Mr. Pernock says pediatric RDEB patients do not produce functional Type VII collagen (COL7) due to mutation in the COL7A1 gene. COL7 is the main component of anchoring fibrils that connect layers of skin and without these fibrils, patients suffer from constant blistering, leading to infections and skin cancers. Children who inherit the condition are often called “butterfly children” because their skin is as fragile as a butterfly’s wings.
“We think we can correct the disease by taking a patient’s own fibroblasts, transducing them with the COL7 producing gene so that they function as normal cells. We then reintroduce the cells into the wound area so they can lay down COL7 in order to have layers of the skin attach to each other,” he suggests.
In earlier in vitro studies, Mr. Pernock says the company demonstrated the ability to successfully make the delivery vehicle for FCX-007, with full gene integration into the cell genome. In addition, FCX-007 produced functional COL7 in the correct size and structure, and the study results were reproducible. “So, we know we are making good COL7, which is important.”
Fibrocell’s proof-of-concept study in mice injected with FCX-007 detected COL7 in the dermal-epidermal junction where anchoring fibrils form, “so we know the COL7 went where it was supposed to go,” he adds.

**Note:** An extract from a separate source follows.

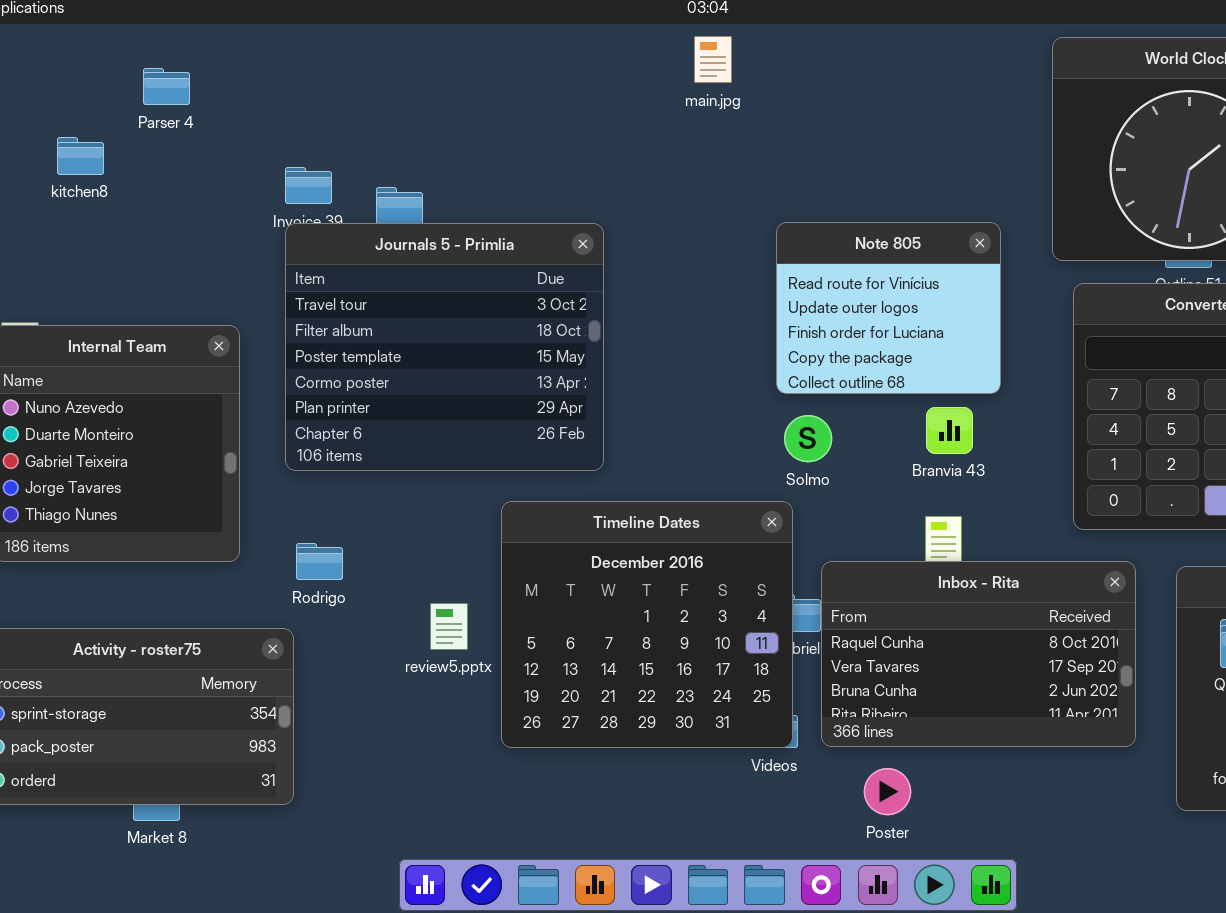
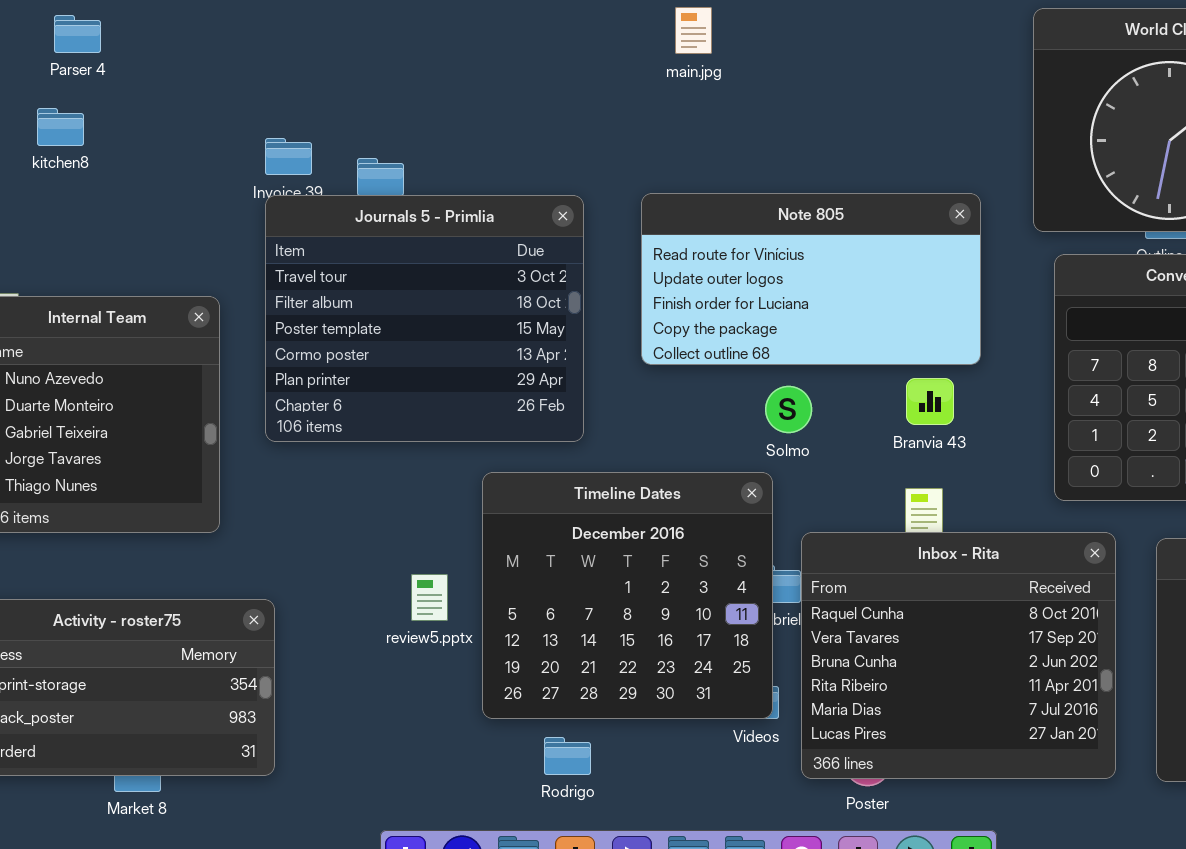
Parser 4: [143,68,190,105] -> [54,15,101,53], moved
Note 805: [776,222,1001,394] -> [641,193,981,365], resized
Rodrigo: [296,543,343,580] -> [544,737,591,775], moved
Inbox - Rita: [821,561,1136,747] -> [801,532,1116,779], resized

A proposed Phase 1/2 study slated for the second quarter this year will evaluate safety and efficacy in three adult patients in the Phase 1 portion of the study, to be followed by six pediatric patients in the Phase 2 portion.
Mr. Pernock says preclinical studies are underway with the company’s FCX-013 drug candidate for the treatment of linear scleroderma. The genetically-modified autologous dermal fibroblasts are designed to deliver an enzyme to degrade the collagen found in excessive scar tissue associated with the disease.
Proof-of-concept animal study data are slated for release in the first half of 2016, with an IND submission in the fourth quarter.
There are some 200,000 patients with localized scleroderma in the U.S. and FCX-013 would target some 40,000 patients who have scleroderma over a major joint and exhibit severe joint pain.
Griffin Securities analyst, Keith Markey, writes that Fibrocell is advancing to important milestones in 2016. “A clinical trial of one therapy will end, another will enter a Phase 1/2 study and an IND will be submitted for a third therapy.”
He rates Fibrocell at “buy” with a price target of $16. The stock closed at $3.57 on Friday.